Kader teroris Lebanon, Hizbullah, telah berpura-pura ingin berperang dengan Israel sejak kekejaman teroris pada 7 Oktober. Sekarang tampaknya tentara proksi Iran yang paling mematikan mungkin mendapatkan apa yang diinginkannya saat Israel meluncurkan gelombang serangan udara yang menghancurkan yang dimaksudkan untuk melumpuhkan kapasitas tempur Hizbullah.
Kelompok itu menyaksikan perangkat komunikasi pimpinannya — pager dan radio genggam — dihancurkan minggu lalu dalam serangan yang sangat tepat yang secara luas diasumsikan sebagai hasil ulah Israel.
Namun yang lebih penting, Israel melumpuhkan komandan unit Radwan Hizbullah dengan serangan udara saat mereka dilaporkan merencanakan invasi gaya 7 Oktober ke Israel dari utara.
Sebagai pukulan psikologis dan operasional yang cemerlang, sulit ditandingi.
Kini Israel telah menyerang ratusan target sementara Perdana Menteri Benjamin Netanyahu berjanji untuk “mengubah keseimbangan kekuatan di utara.”

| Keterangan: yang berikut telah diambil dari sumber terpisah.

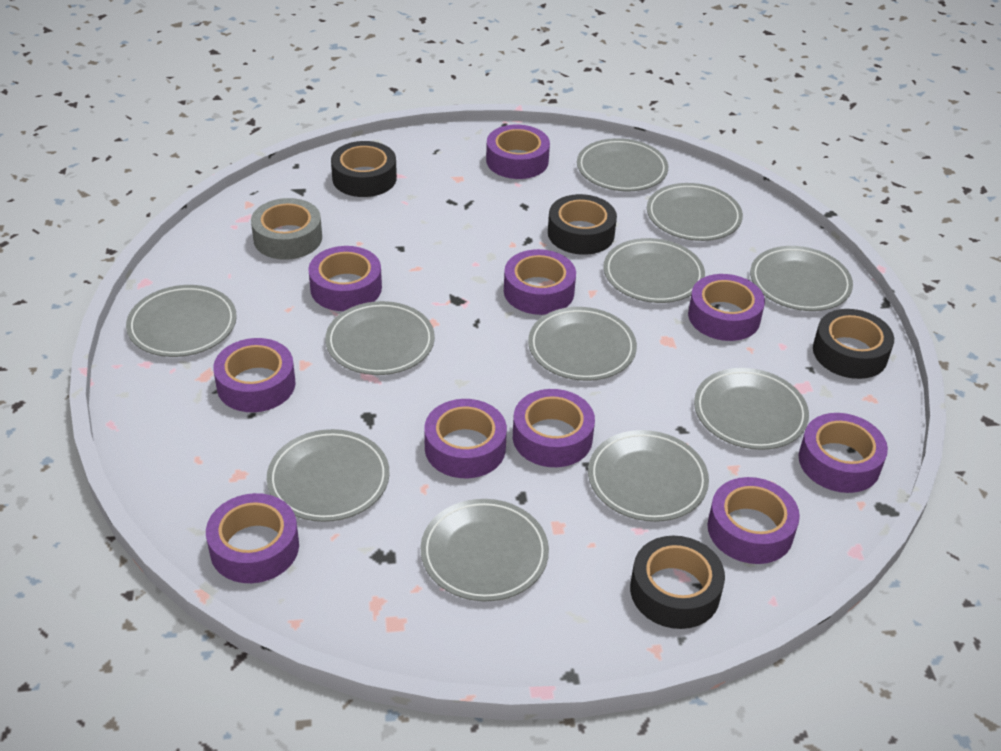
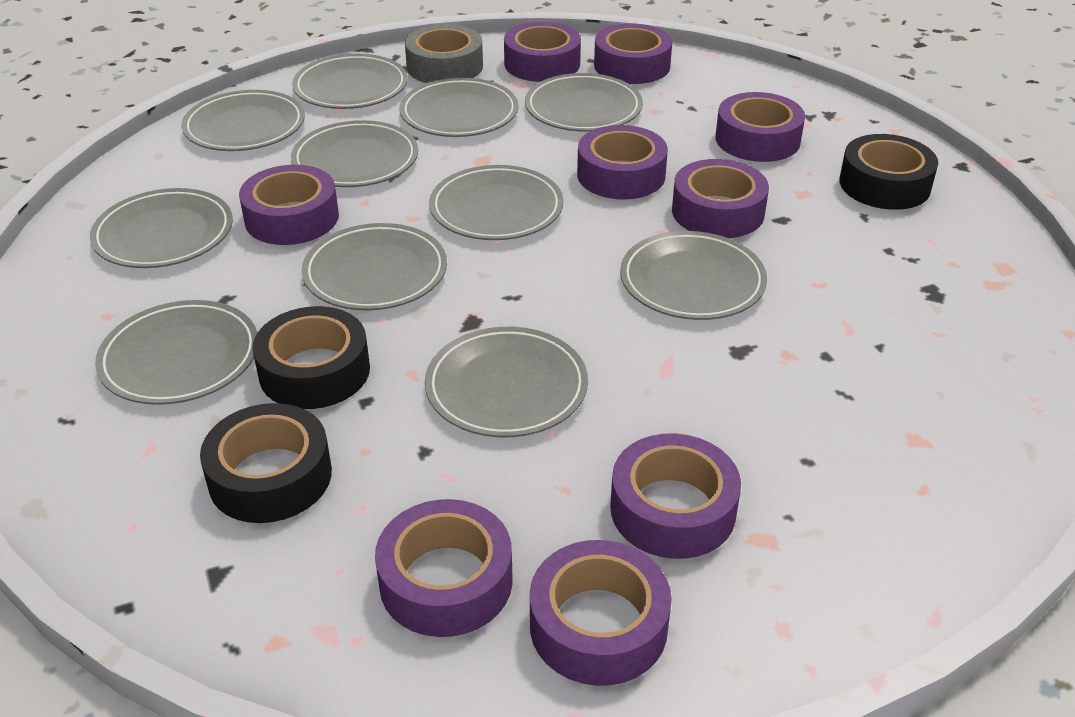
black tape: 4 -> 3
purple tape: 10 -> 9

Ini adalah kebutuhan strategis mutlak bagi Israel: Hizbullah, dengan kampanye serangan teror roket selama hampir setahun di wilayah utara negara itu, telah memaksa pengungsian sekitar 60.000 warga Israel, sesuatu yang tidak dapat dibiarkan terus berlanjut oleh Netanyahu.
Serangan udara terbaru ditujukan untuk menghancurkan fasilitas yang menggerakkan serangan roket tersebut, dan mungkin saja mulai melaksanakan apa yang dijanjikan Bibi.
Hizbullah dan para pendukungnya di Teheran mungkin saja mengandalkan Israel untuk lebih menahan diri, karena Israel masih memerangi kekuatan proksi Iran lainnya, Hamas.
Para mullah dan satrap pembunuh mereka Hassan Nasrallah mungkin juga mengandalkan kemarahan yang tidak jujur dari kaum kiri global atas Gaza untuk menghalangi IDF.
Tak satu pun dari hal ini berarti bahwa perang melawan Hizbullah akan mudah bagi Israel.
Justru sebaliknya: Para pelayan proyek teror hegemonik Iran ini memiliki sumber daya yang baik, bersenjata lengkap, terampil dan ulet.
Namun, agar Israel dapat mempertahankan keamanan nasional, mereka harus memukul mundur Hizbullah ke utara Sungai Litani—tugas penjagaan perdamaian yang secara nominal dibebankan kepada PBB selama hampir dua dekade, meskipun PBB justru mendukung Hizbullah.
Hamas telah mengetahui bahwa Israel di bawah Netanyahu akan memerangi teroris yang bertekad menghancurkannya dengan segala yang dimilikinya, selama diperlukan.
Jika Hizbullah tidak sedikitnya mundur ke utara Litani, kemungkinan besar mereka akan menjadi pihak berikutnya yang akan menerima pelajaran yang keras tetapi perlu itu.